Wieczny student będzie płacił

Dodano:   /  Zmieniono: 
Jeśli ktoś w trakcie studiów dziennych na uczelni publicznej zmieni kierunek, musi się liczyć z kosztami. To skutek zmian w prawie o szkolnictwie wyższym, które obowiązują od 1 stycznia - informuje "Rzeczpospolita". - Budżet zapłaci tylko za sześć semestrów nauki na studiach licencjackich i cztery na magisterskich oraz dziesięć semestrów na jednolitych magisterskich - potwierdza szef Polskiej Komisji Akredytacyjnej Marek Rocki.

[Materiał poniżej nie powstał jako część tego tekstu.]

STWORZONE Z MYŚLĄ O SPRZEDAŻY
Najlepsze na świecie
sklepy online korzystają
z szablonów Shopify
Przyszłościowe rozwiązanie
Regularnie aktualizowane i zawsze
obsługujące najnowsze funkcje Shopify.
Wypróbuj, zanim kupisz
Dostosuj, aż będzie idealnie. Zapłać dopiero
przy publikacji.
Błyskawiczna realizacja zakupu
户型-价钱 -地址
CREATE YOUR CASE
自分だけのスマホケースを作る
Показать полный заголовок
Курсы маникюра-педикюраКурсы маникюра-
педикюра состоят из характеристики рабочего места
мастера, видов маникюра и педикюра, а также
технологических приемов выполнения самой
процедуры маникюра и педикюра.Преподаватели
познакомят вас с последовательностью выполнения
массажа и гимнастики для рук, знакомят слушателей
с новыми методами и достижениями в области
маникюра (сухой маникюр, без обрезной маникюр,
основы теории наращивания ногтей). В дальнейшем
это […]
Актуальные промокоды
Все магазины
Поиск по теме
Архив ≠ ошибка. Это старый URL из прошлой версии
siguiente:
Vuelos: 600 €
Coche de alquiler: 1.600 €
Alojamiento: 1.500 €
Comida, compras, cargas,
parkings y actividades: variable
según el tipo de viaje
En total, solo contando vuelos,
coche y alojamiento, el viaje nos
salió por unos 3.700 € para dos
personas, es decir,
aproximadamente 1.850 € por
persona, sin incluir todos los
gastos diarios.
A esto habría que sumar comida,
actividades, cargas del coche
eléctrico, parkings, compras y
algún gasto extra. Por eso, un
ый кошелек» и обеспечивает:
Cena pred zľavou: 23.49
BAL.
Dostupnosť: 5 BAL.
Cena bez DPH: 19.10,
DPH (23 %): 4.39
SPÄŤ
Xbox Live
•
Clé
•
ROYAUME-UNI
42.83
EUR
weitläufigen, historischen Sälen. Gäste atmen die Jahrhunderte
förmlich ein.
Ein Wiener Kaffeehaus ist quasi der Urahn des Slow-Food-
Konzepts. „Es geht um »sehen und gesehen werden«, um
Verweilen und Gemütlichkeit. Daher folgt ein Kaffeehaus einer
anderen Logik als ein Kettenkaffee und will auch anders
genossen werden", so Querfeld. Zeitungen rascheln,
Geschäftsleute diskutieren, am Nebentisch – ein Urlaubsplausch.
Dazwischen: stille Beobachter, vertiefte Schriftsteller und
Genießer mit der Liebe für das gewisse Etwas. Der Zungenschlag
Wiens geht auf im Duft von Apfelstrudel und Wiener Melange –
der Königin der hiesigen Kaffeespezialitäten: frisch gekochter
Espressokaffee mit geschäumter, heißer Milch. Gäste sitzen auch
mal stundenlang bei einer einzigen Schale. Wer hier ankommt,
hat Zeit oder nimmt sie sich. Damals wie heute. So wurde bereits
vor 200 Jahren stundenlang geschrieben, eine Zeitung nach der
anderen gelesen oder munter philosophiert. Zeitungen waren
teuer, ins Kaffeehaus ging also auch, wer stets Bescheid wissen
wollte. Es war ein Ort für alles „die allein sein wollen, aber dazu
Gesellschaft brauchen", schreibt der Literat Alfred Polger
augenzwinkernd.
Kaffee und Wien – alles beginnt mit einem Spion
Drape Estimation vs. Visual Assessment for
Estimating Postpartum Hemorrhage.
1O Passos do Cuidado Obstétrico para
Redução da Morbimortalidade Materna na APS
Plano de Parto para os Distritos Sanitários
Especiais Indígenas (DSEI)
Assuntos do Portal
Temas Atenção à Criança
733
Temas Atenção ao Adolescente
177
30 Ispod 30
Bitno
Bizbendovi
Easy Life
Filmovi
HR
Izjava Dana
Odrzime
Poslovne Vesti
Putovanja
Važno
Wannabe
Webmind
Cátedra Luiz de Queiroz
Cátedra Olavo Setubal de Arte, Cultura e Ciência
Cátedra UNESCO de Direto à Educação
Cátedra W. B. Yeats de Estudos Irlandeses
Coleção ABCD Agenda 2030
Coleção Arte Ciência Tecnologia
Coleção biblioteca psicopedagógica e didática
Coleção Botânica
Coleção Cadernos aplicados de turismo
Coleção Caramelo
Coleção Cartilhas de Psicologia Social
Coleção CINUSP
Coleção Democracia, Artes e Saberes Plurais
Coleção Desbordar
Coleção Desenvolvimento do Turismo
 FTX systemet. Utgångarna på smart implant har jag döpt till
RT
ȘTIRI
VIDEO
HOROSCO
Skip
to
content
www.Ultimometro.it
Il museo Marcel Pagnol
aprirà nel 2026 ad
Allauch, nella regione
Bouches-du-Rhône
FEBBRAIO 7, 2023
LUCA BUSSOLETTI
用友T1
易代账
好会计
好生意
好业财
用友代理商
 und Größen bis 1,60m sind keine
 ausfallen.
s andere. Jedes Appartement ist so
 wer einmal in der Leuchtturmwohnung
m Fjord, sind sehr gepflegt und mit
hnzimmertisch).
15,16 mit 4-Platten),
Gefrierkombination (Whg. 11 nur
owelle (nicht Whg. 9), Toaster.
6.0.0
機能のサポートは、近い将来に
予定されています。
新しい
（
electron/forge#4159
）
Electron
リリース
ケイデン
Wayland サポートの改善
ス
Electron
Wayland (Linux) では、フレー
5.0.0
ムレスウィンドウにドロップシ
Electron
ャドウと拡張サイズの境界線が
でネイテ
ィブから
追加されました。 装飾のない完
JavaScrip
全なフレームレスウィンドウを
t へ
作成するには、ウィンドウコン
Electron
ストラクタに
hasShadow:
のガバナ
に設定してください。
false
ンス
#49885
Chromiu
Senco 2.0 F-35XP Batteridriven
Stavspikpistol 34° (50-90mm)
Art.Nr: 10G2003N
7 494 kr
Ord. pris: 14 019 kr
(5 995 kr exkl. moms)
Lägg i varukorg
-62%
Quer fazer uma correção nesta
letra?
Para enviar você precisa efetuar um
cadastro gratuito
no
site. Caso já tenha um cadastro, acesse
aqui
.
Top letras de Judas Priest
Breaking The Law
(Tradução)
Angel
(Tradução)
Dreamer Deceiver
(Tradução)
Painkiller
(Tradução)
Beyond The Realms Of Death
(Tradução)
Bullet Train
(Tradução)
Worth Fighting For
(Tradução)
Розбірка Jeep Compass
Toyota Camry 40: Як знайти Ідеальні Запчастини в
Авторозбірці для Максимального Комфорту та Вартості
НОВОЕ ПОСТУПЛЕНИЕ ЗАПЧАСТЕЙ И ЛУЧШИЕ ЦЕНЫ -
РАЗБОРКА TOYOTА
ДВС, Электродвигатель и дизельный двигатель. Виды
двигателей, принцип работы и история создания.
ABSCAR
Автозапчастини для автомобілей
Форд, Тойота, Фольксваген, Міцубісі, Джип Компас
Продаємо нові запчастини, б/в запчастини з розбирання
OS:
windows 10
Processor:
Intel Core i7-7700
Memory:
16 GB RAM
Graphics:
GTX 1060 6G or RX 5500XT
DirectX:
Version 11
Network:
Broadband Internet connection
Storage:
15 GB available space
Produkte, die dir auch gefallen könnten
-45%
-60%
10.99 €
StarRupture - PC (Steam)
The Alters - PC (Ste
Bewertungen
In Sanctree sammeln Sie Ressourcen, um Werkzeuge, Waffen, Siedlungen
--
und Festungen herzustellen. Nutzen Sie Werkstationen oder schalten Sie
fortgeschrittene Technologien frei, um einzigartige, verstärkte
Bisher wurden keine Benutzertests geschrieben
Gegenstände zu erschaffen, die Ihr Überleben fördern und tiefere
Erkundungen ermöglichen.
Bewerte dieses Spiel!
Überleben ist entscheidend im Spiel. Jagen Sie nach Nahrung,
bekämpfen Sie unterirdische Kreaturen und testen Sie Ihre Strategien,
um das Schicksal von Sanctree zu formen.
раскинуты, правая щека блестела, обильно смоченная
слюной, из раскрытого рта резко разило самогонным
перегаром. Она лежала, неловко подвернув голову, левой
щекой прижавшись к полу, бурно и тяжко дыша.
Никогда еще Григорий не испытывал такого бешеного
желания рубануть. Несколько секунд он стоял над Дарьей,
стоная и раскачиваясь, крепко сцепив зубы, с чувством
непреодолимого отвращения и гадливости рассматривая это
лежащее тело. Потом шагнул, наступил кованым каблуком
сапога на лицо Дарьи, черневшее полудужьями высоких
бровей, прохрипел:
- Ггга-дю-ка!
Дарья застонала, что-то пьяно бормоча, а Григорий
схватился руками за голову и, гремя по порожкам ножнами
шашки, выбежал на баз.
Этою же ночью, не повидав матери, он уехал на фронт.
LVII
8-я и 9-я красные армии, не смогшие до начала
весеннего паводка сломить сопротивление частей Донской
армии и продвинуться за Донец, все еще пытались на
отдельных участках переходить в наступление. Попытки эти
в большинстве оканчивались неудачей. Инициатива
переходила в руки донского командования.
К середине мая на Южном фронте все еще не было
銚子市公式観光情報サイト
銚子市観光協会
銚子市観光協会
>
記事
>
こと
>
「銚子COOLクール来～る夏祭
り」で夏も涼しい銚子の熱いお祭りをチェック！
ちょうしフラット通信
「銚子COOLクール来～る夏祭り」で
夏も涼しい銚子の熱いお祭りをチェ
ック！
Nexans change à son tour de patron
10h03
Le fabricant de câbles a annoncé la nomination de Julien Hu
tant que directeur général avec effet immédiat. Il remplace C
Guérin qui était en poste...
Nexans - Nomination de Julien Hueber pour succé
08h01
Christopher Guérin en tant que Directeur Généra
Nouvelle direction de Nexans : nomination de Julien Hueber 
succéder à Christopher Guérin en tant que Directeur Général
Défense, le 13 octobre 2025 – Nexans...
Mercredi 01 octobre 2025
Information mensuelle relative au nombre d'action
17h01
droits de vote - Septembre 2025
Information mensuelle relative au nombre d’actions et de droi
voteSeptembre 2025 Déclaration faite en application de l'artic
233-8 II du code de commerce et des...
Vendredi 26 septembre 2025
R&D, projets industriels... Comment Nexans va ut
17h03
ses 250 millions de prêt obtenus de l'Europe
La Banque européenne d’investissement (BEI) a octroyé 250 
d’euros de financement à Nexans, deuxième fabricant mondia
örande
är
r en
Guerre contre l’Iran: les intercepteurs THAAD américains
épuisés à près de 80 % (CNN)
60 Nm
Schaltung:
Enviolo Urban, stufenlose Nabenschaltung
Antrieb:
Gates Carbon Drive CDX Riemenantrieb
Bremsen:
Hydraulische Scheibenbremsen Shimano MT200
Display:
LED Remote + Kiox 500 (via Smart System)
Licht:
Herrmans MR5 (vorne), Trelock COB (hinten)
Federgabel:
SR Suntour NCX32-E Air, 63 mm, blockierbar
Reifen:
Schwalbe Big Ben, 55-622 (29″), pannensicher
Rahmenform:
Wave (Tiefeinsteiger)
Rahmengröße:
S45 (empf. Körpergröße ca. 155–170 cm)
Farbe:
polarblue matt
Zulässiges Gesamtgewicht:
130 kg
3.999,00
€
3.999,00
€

Nowe przepisy oznaczają, że jeśli student nie zaliczy któregoś roku studiów dziennych lub zmieni kierunek, to za ostatnie semestry nauki będzie musiał zapłacić. Obecnie powtarzanie roku to koszt rzędu 1-6 tys. zł. Minister nauki i szkolnictwa wyższego Barbara Kudrycka podkreśla, że takie działanie zlikwiduje wiecznych studentów, którzy co  roku zaczynają nowe kierunki oraz poprawi dostępność do bezpłatnych studiów. A szefowa Parlamentu Studentów RP Dominika Kita twierdzi, że opłaty zmotywują kandydatów do podejmowania rozsądnych decyzji o wyborze kierunku.

Koniecznością płacenia za "nadliczbowe" semestry studiów są jednak zaskoczeni studenci. - Nikt nas nie poinformował, że za zmianę kierunku będzie trzeba zapłacić. Myślałam, że  koszty poniosą tylko osoby studiujące na dwóch kierunkach jednocześnie - mówi studentka jednej ze stołecznych uczelni. Zmiany mogą uderzyć w rozczarowanych poziomem nauki, jaki świadczy uczelnia lub tych, którzy uznali, że po skończeniu danego kierunku nie znajdą pracy i zamiast dołączyć do rzeszy bezrobotnych absolwentów prawa czy  politologii, lepiej zmienić studia np. na inżynierskie - ocenia "Rzeczpospolita".